平成23年9月17日(土)?19日(月)、足球即时比分_365体育直播¥球探网未来の科学者養成講座「ライフサイエンスキャンプ」を実施しました。
独立行政法人科学技術振興機構の協定事業「未来の科学者養成講座」は、文部科学省の理数教育強化施策の一環として、大学等が理科や算数?数学の分野で高い意欲や能力のある児童?生徒に対して、高度で発展的な学習環境を継続的に提供する取組であり、現在15大学において本事業による講座が実施されています。本学の講座「生命科学を機軸とした発展型科学者養成プログラム」は、愛媛県と近県の中学3年生及び高校1年生が、約1年半継続して生命科学および関連する物理、化学、医療、環境、食品など分野の学習と研究を進めます。今年は3年目の実施となり、3期生が本年6月から受講を開始しています。
「ライフサイエンスキャンプ」は、講座における2番目の学習プログラムであり、2泊3日の合宿研修にを行い、DNAやタンパク質の働きを実験実習を体感するとともに、受講生相互の親睦を図ることが目的です。当初19人の受講生が参加する予定でしたが、台風の接近による豪雨のため5人が参加できませんでした。しかし、参加者全員が体調を崩すこともなく、3日間の学習と親睦を進めることができました。

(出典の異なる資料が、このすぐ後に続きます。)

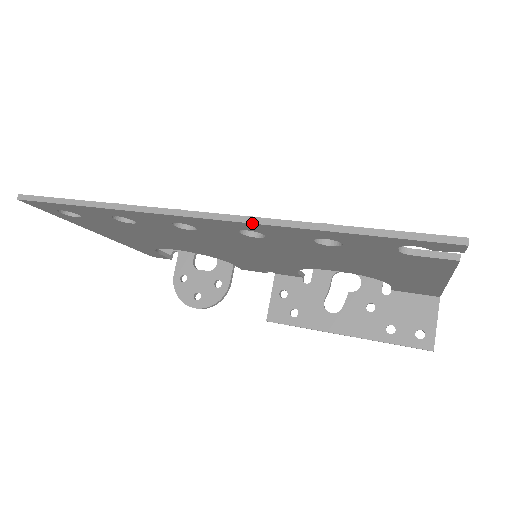
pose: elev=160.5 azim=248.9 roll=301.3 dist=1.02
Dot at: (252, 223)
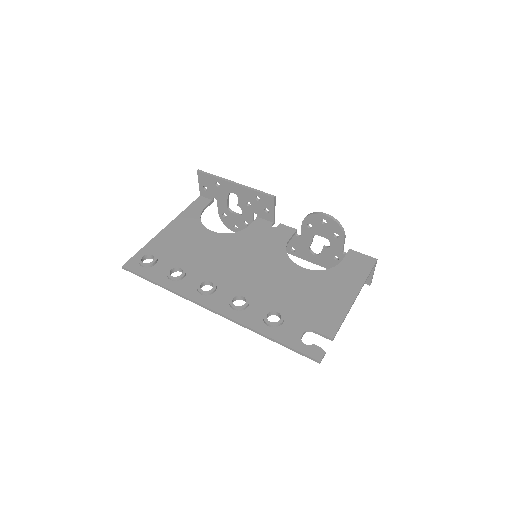
Dot at: (234, 322)
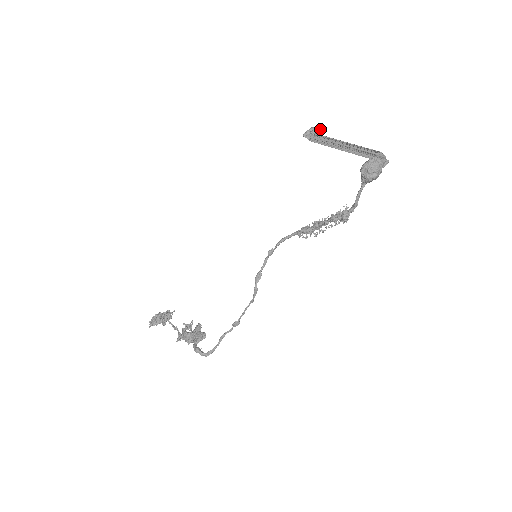
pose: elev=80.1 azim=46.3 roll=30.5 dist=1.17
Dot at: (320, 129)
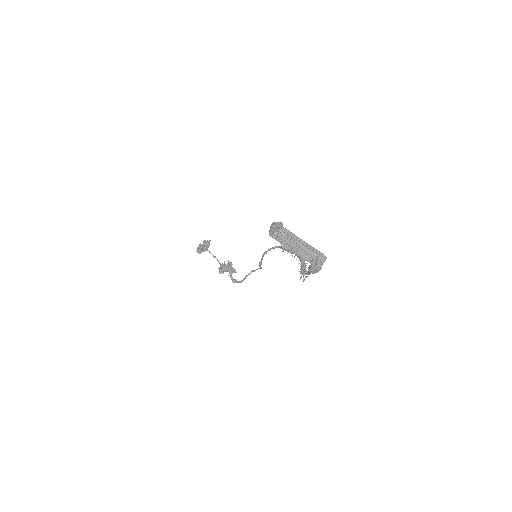
Dot at: occluded
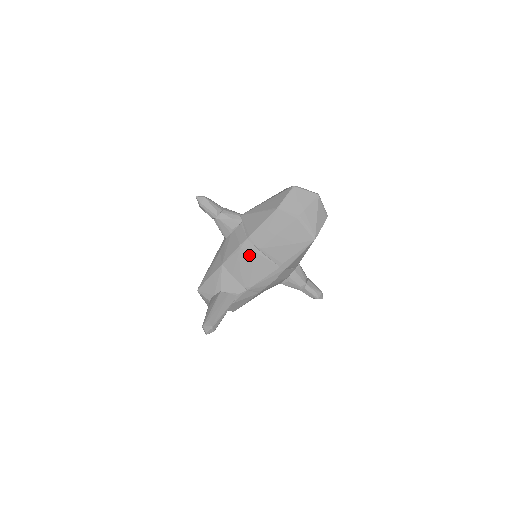
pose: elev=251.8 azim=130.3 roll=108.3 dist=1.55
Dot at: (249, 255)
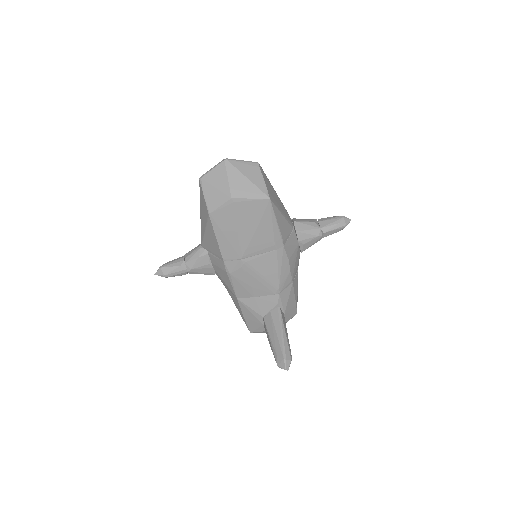
Dot at: (242, 271)
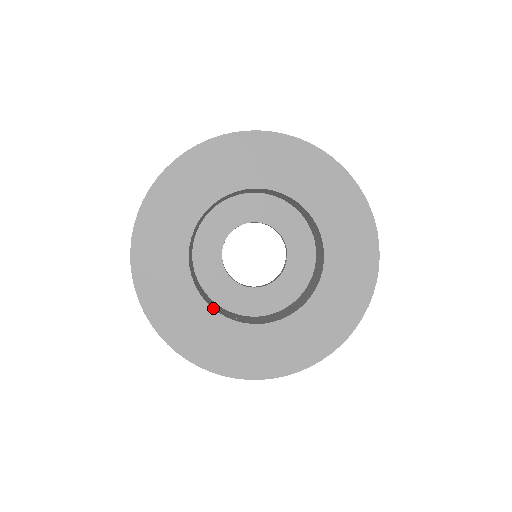
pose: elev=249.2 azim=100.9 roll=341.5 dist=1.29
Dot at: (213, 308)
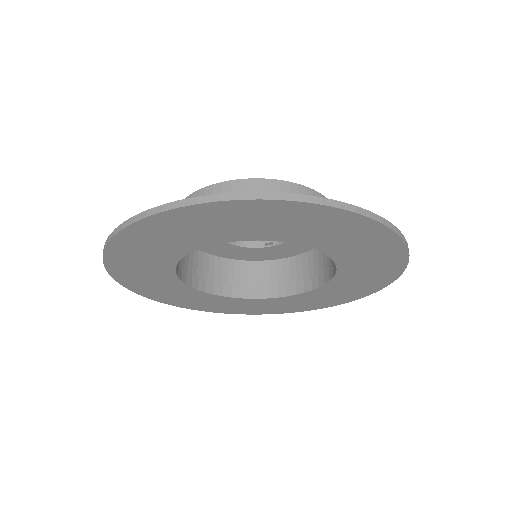
Dot at: occluded
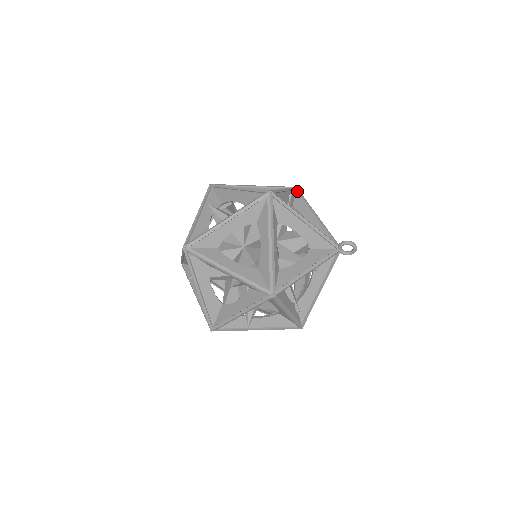
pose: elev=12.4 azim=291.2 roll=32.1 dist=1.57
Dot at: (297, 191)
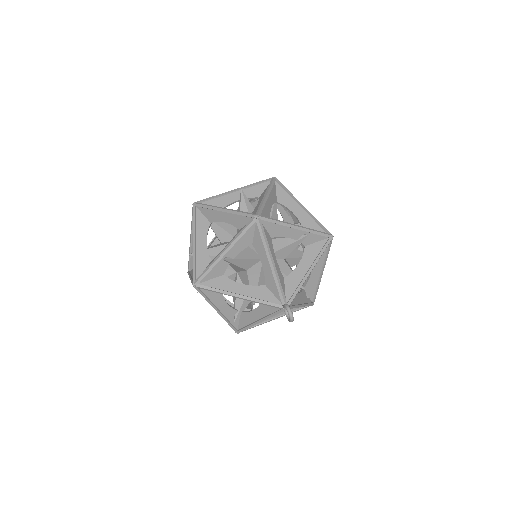
Dot at: (328, 239)
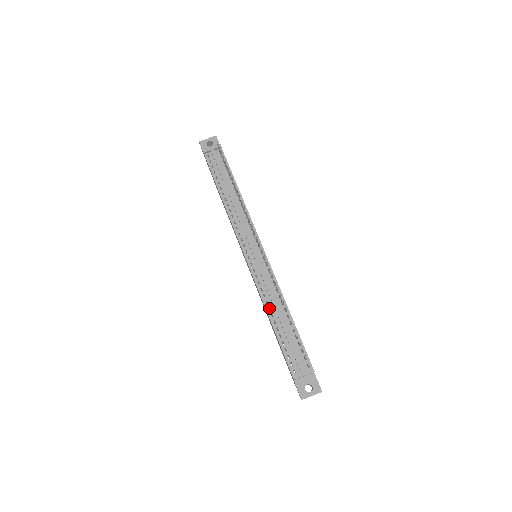
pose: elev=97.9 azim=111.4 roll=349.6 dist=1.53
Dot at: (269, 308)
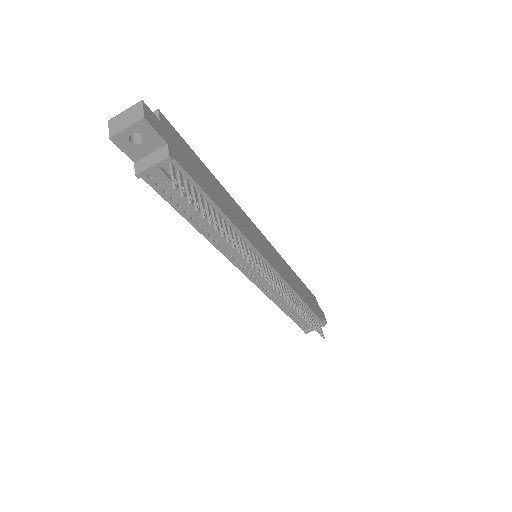
Dot at: occluded
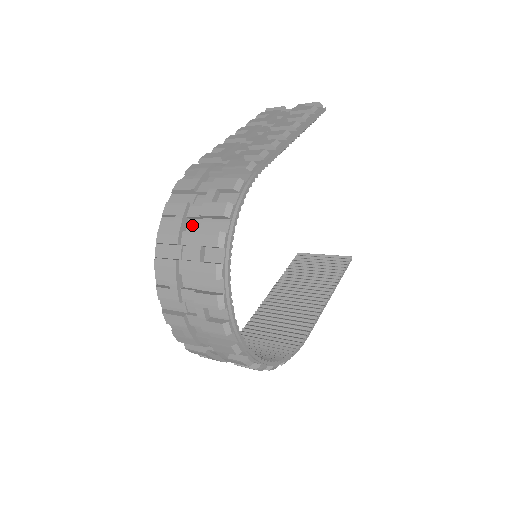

初日、午後の開校式において、佐藤成一理工学研究科長から講座の趣旨説明と激励の言葉を受けた後、愛大ミューズ実験室において実習を開始しました。林秀則理工学研究科教授およびティーチングアシスタントの指導のもと、DNAからRNAへの転写反応、無細胞タンパク質の合成実験及び遺伝子導入の実験に取り組みました。テーマとして取り上げた試料が、ノーベル化学賞によって一般的にも知られるようになったクラゲの緑色蛍光タンパク質であったため、テレビや新聞で紹介されたのと同じように緑に輝くタンパク質溶液に受講生は興味津々でした。夕食後は宿舎の会議室に集合し、3日間を通して受講生の指導をお手伝いしてくださった高校の先生を交え、自己紹介をし、各自が提出した家庭での実験レポートを相互に見せあいながら、親睦を深めました。

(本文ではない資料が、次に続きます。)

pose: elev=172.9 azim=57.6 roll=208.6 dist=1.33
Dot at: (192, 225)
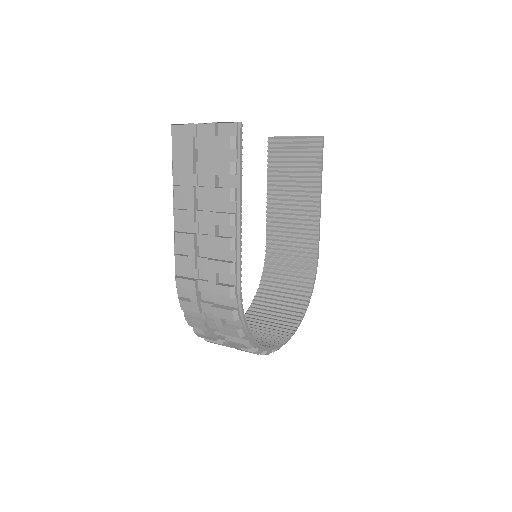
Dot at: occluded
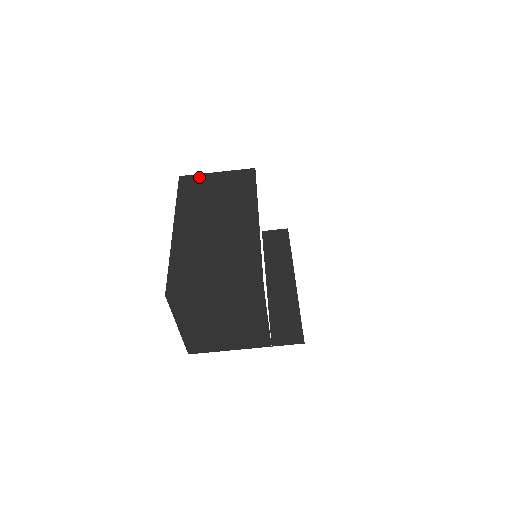
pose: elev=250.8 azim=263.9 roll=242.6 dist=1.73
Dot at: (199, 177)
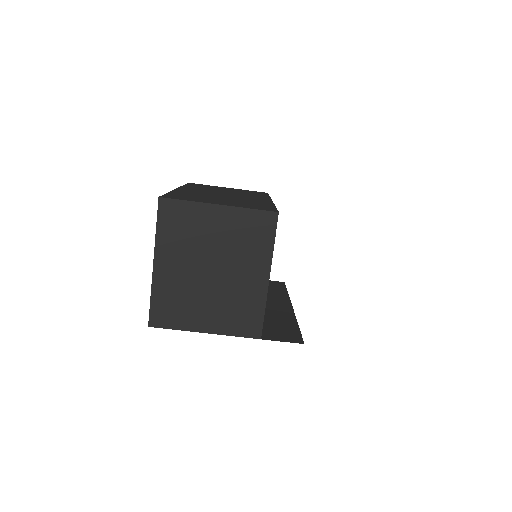
Dot at: (209, 185)
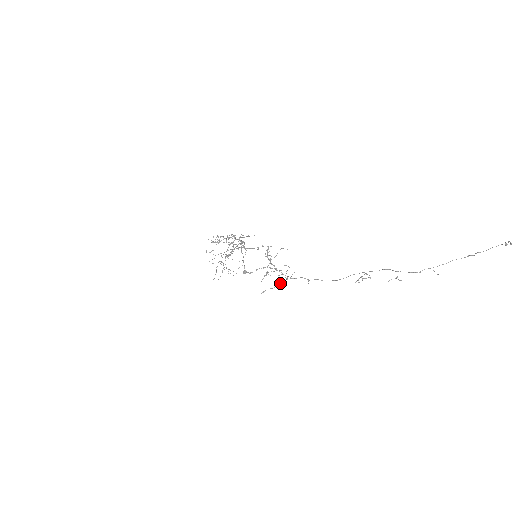
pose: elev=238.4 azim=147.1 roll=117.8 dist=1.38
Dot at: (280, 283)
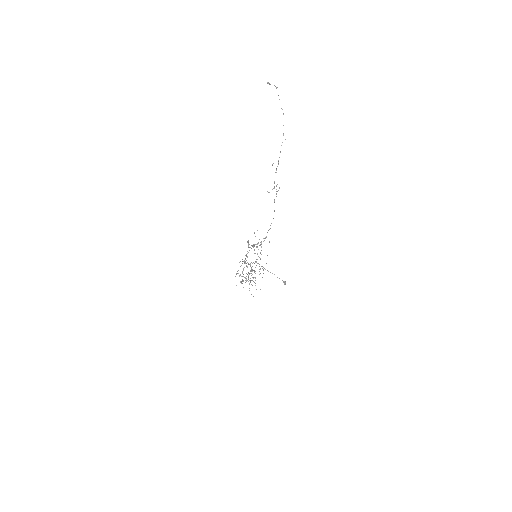
Dot at: (261, 247)
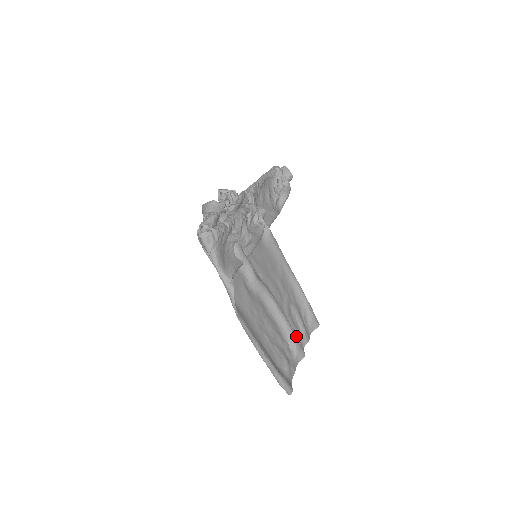
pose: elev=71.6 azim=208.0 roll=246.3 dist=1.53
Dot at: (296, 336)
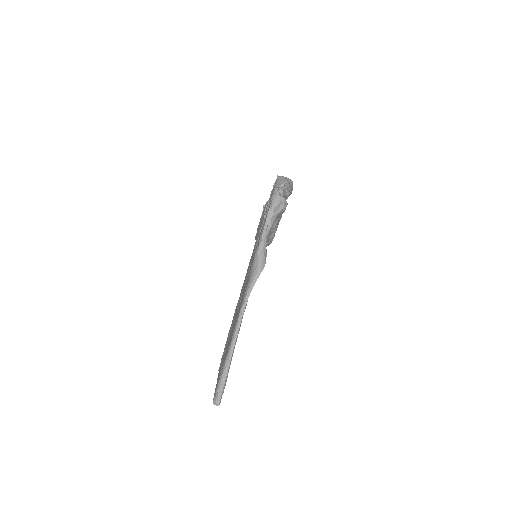
Dot at: occluded
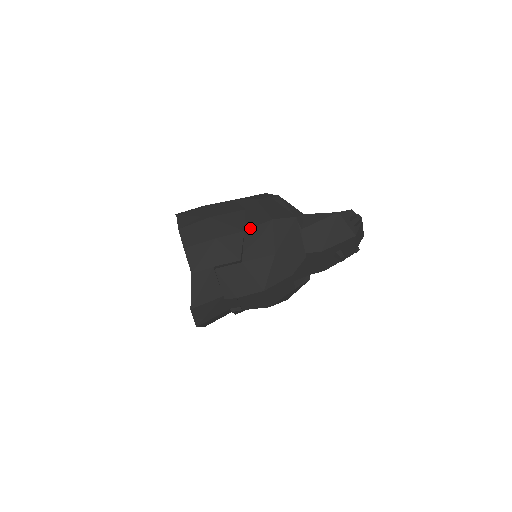
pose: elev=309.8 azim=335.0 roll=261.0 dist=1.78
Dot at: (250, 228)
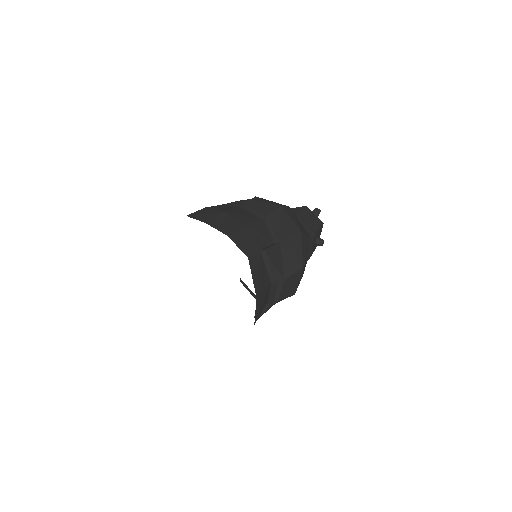
Dot at: (268, 214)
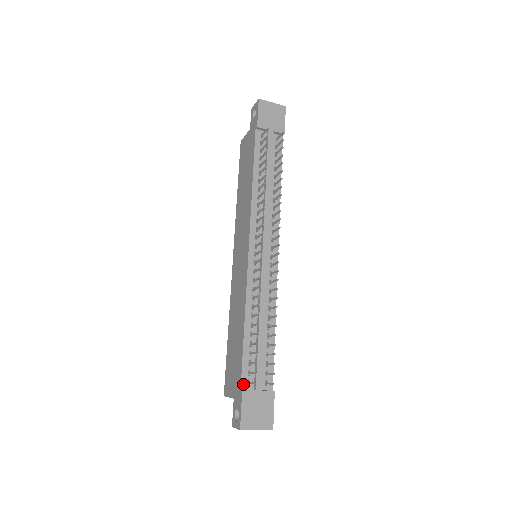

2日目は、早朝から緑に光る大腸菌を観察した後、プラスミドDNAの抽出、PCRによるDNAの分析、さらに電気泳動や質量分析によるタンパク質の分析を体験し、高井和幸理工学研究科教授による「遺伝暗号解読の仕組み」、真鍋敬名誉教授による「タンパク質の機能解析」に関する講義を受けました。また、ベンチャービジネスラボラトリーにおいて、生命科学の研究に使われる最先端機器の見学も行いました。夕食後は各グループに分かれ、理学部の学生の指導を受けながら、実験結果を整理したり、パソコンを使ってスライドを作成したりして、3日日のプレゼンテーションに向けての準備をしました。
最終日には、小野昇名誉教授による「生命と有機化学」に関する講義および遠藤弥重太無細胞生命科学工学研究センター長による総括的な講義「生命って?私って?」を受けました。午後は3つのグループに分かれて、それぞれ与えられたテーマに関して実験結果の解析と考察について、質疑応答も含め約30分にも及ぶ発表を行いました。最後に、古賀理和共通教育センター講師による「生体分子」に関する講義と、今後のe-ラーニングによる学習に必要となる大学のムードルの利用法や分子模型の使い方に関する説明を受けました。
最初はぎこちない会話をかわしていた受講生達でしたが、3日間の充実した講義や実験等の共同生活を経て連帯感も生まれ、お互いに知識を持ち寄り、最終日の班別プレゼンテーションでは助け合いながら発表することができました。大学において高度な実験や先端機器に触れたことのみならず、日頃話すことのない他校の生徒と親密になれたことに感激した受講生も多かったようです。受講生はこのあと約1年間、e-ラーニングによる学習や研究センターの教員などによる先端科学に関する講義を受け、科学への興味と関心を一層深め、さらに学部や研究センターにおいて課題研究に取り組むことによって、科学者としての一歩を踏み出してくれると期待しています。